Once a year, the book trade contrives to produce a genuinely exciting consumer event and once a year, without fail, the trade contrives to ignore it.
It's not as if Super Thursday is hard to predict. It happens naturally, a serendipitous byproduct of the trade releasing books on one or two Thursdays a month, and September having become the key pre-Christmas release month.
It's easy to get lost in a thicket of Nielsen data, but the key fact is that today some 200 hardbacks will be launched simultaneously: books that will make or break Christmas for publishers large and small. We know this is of interest to the public because, since we first identified the phenomenon in 2008, it has become of considerable interest to the wider media, with The Bookseller approached—quite unprompted—so far this week by the Daily Telegraph, the Independent and various arms of the BBC.
So we have a vast range of important hardbacks arriving in the market, buoyed by a wave of mass media interest, and the trade (specifically retailers) manifestly fails to score in an open goal. Is there one publisher or retailer doing a single thing to promote the most important day of the year for releases?
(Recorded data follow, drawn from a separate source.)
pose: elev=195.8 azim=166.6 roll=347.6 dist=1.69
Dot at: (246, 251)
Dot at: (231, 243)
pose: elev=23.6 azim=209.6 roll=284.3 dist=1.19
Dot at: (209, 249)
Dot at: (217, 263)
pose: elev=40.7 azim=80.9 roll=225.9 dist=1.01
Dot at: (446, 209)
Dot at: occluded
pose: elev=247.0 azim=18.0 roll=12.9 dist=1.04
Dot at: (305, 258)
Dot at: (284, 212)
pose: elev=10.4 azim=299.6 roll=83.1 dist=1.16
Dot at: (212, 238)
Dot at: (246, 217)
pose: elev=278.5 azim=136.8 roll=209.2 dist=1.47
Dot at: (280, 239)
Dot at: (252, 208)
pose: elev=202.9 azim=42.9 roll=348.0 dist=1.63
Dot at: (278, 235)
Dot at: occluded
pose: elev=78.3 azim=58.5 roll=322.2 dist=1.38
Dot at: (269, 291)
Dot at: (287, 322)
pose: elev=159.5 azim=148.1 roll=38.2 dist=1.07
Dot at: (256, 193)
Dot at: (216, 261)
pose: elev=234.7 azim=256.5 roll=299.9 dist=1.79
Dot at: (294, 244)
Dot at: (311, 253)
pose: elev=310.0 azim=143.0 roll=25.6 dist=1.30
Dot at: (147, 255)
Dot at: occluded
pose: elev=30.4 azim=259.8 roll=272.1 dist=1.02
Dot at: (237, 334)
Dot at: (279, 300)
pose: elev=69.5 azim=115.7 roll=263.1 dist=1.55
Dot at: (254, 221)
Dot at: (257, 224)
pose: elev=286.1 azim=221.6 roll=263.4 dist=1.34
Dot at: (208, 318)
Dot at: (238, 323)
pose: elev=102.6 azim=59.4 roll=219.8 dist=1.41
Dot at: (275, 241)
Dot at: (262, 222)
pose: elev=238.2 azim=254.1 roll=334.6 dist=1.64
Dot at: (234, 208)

After all the headscratching and bellyaching over World Book Night, in which the trade is happy to give away books for nothing, a day when it tries to sell books slips by with a collective shrug of the shoulders. Perhaps the trade could look across the Channel for inspiration. France's La Rentrée is an annual autumn event.
The trade needs to wake up. Consumers are under acute and growing financial pressure, with essential bills for fuel, food and energy all rising above inflation. The average family food bill is up £14 a week this year, about the actual cost of many a new hardback. Marketing skills are woefully inadequate, and quick wins to build consumer excitement about books cannot be missed because of ignorance and ineptitude.